§ **Istruzioni di lavoro**: Prosegua l'estratto del documento sulle detrazioni per lavoro dipendente nel Milleproroghe 2021, riprendendo subito dopo l'ultima frase riportata.

MILLEPROROGHE 2021 (d.l. 183/2020 convertito in legge)

PERSONALE

Incremento e stabilizzazione delle detrazioni per lavoro dipendente

L’art. 22-sexies, introdotto in sede di conversione del d.l. 183/2020 in commento, sostituisce le norme in materia di stabilizzazione della detrazione spettante ai percettori di reddito di lavoro dipendente e di talune fattispecie di redditi assimilati a quelli di lavoro dipendente prevista, per il solo secondo semestre 2020, dall’art. 2 del decreto-legge 3/2020 e già resa permanente a partire dal 1° gennaio 2021 dall'art. 1, comma 8, della legge 178/2020 (legge di bilancio 2021). Si tratta di disposizioni identiche a quelle dell’art. 1 del decreto-legge 182/2020, contestualmente abrogato dal disegno di legge di conversione del decreto in esame.

In particolare, la nuova disposizione (art. 22-sexies, comma 1, lettera a) modifica il comma 1 del citato art. 2, decreto-legge 3/2020, precisando che la detrazione introdotta spetta nella misura degli importi indicati nel medesimo comma esclusivamente per le prestazioni rese dal 1° luglio 2020 al 31 dicembre 2020.

§ **Dati di origine**:
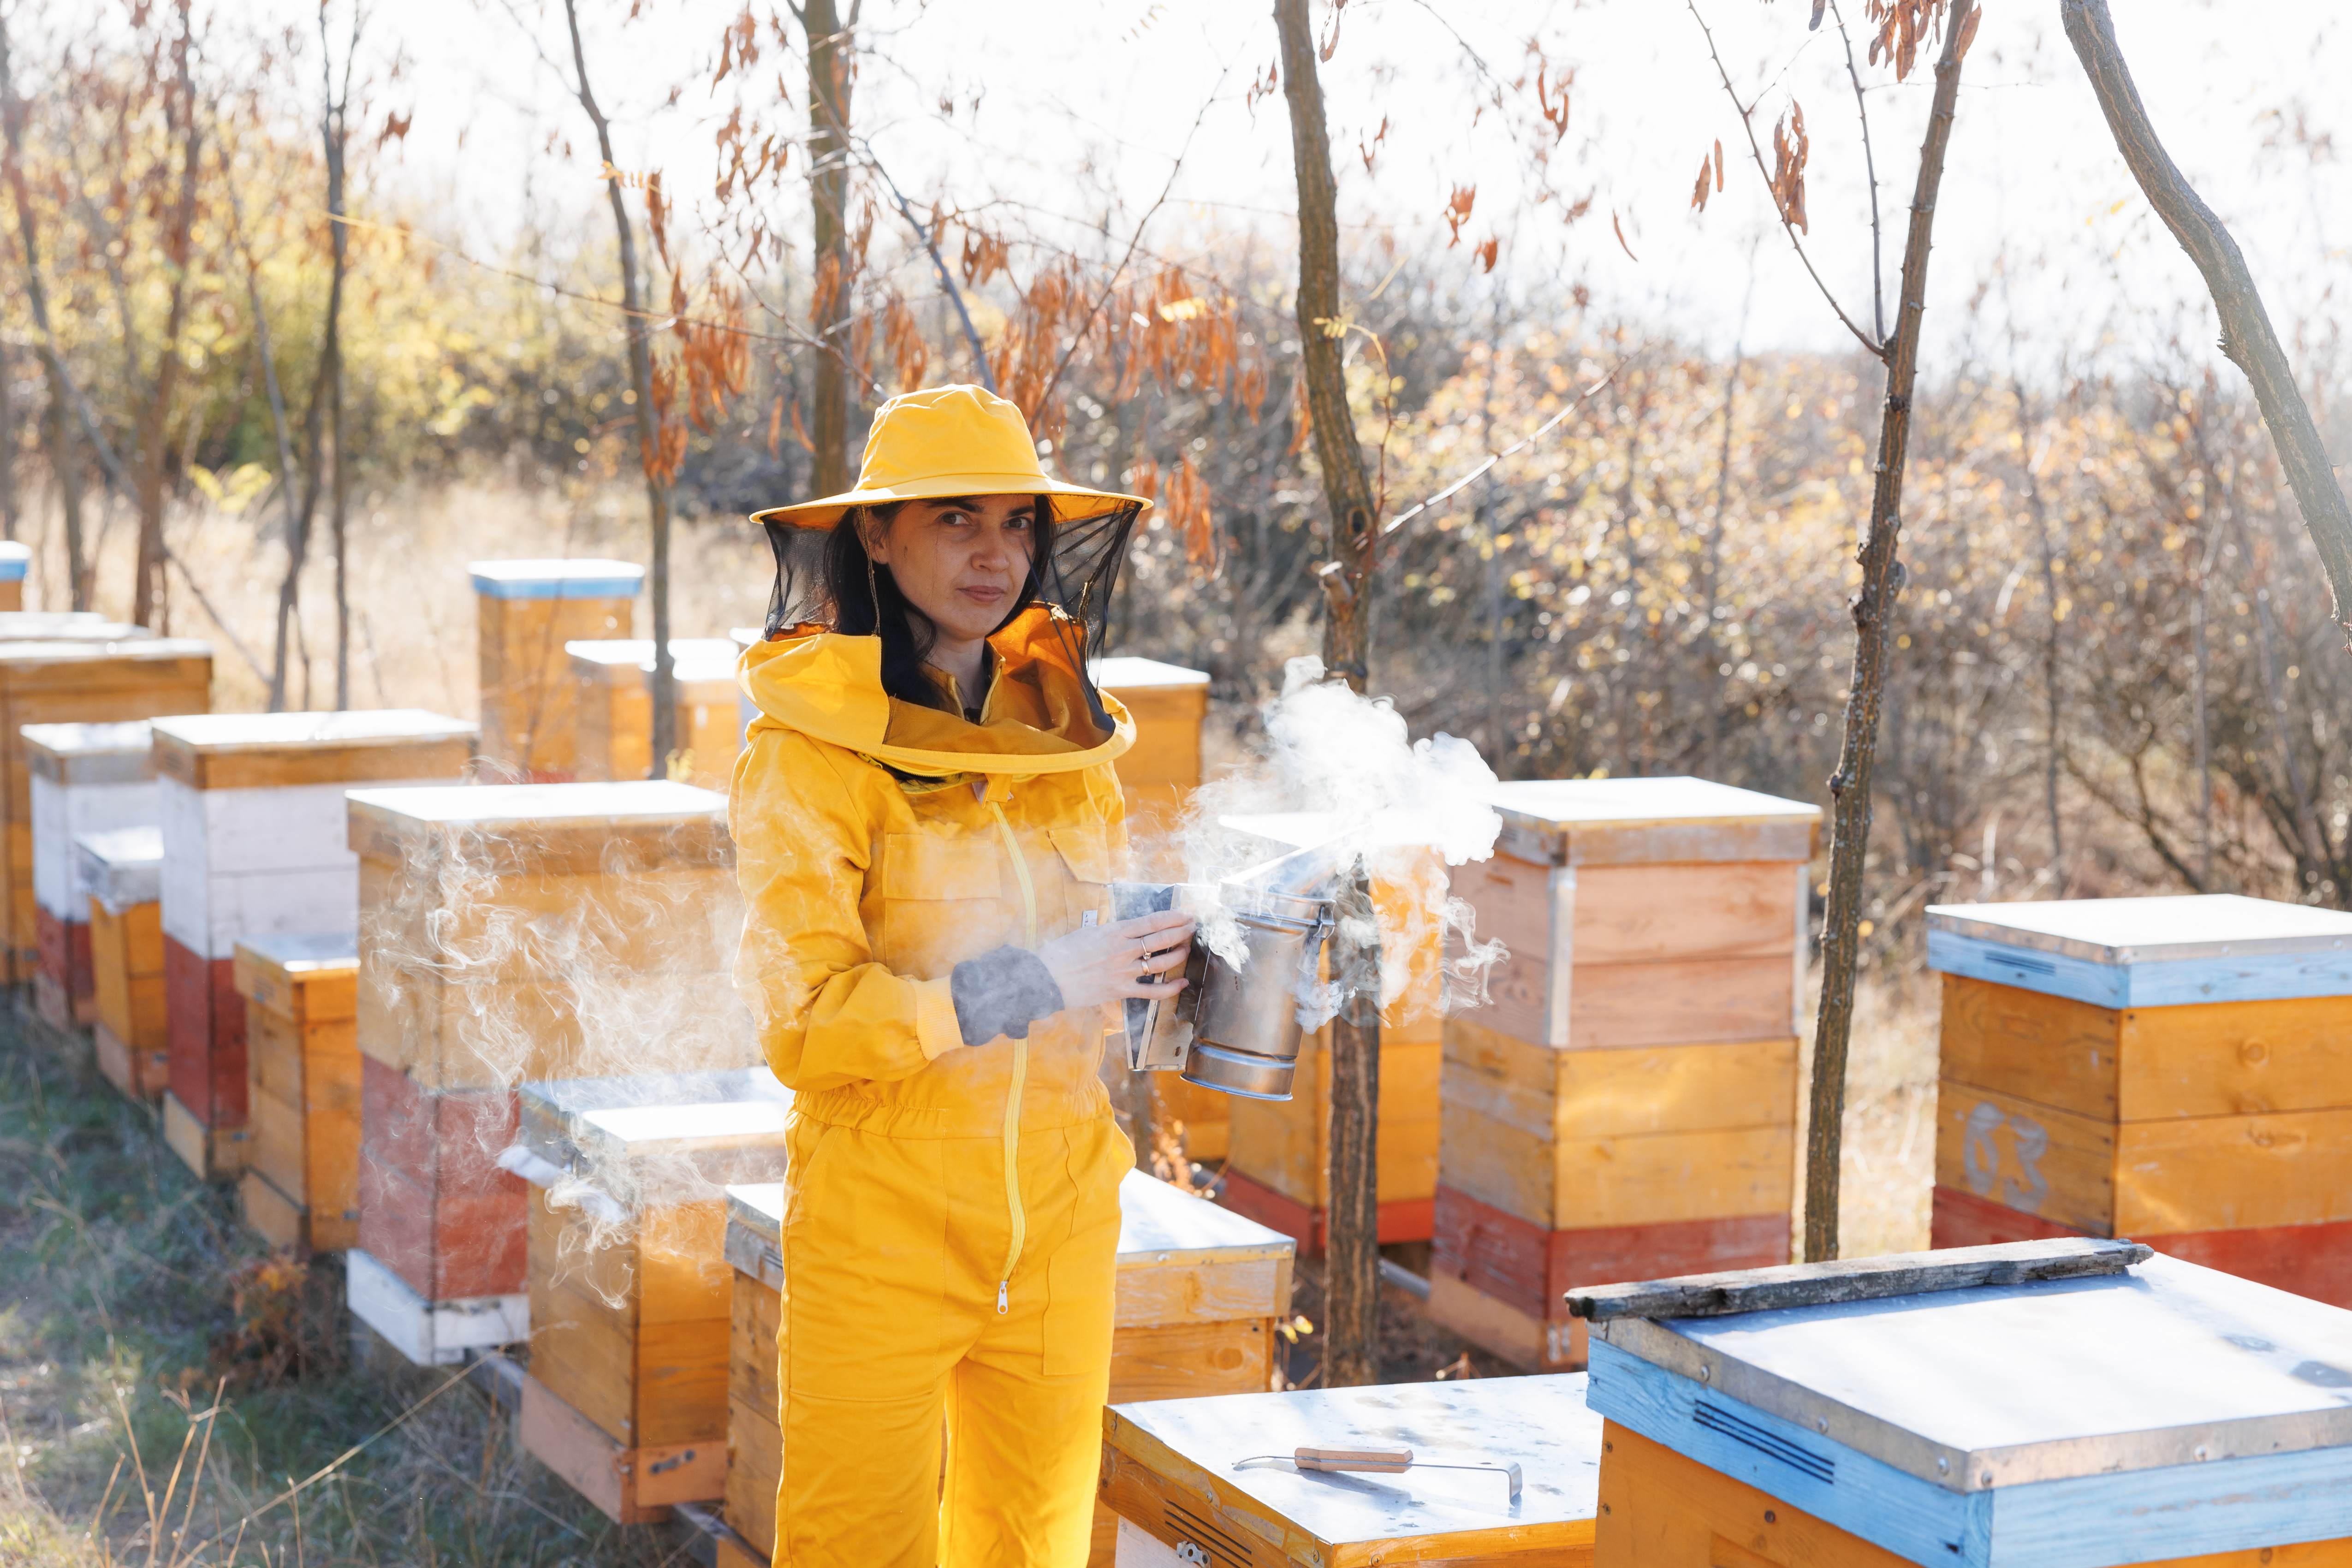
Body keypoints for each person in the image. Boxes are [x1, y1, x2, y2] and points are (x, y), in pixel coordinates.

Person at [731, 383, 1196, 1567]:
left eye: (1018, 522)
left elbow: (1096, 940)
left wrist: (1184, 958)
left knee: (1032, 1549)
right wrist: (1027, 980)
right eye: (955, 519)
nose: (996, 553)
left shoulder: (1062, 728)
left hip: (1061, 1212)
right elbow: (807, 1027)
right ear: (874, 536)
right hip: (879, 1222)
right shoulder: (806, 757)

§ **Spazio risposta**:
Con la modifica introdotta dalla lettera b) dell’art. 22-sexies in commento, viene specificato che per le prestazioni rese a decorrere dal 1° gennaio 2021 l’agevolazione spetta nei seguenti importi annuali (raddoppiati rispetto a quelli previsti nel solo secondo semestre 2020):

- 960 euro, aumentati del prodotto tra 240 euro e l'importo corrispondente al rapporto tra 35.000 euro, diminuito del reddito complessivo, e 7.000 euro, se l'ammontare del reddito complessivo è superiore a 28.000 euro ma non a 35.000 euro;

- 960 euro, se il reddito complessivo è superiore a 35.000 euro ma non a 40.000 euro; la detrazione spetta per la parte corrispondente al rapporto tra l'importo di 40.000 euro, diminuito del reddito complessivo, e l'importo di 5.000 euro.

Il comma 1, lettera c), dell’art. 22-sexies del d.l. 183/2020 in commento, specifica che nel caso in cui l’importo da recuperare ecceda 60 euro, il recupero della detrazione non spettante è effettuato in dieci rate di pari ammontare (rispetto alle previgenti otto rate) a partire dalla retribuzione che sconta gli effetti del conguaglio.

Per approfondimenti si rinvia alle Schede di lettura del Servizio Studi della Camera dei deputati (Parte II, pag. 183 e seg.).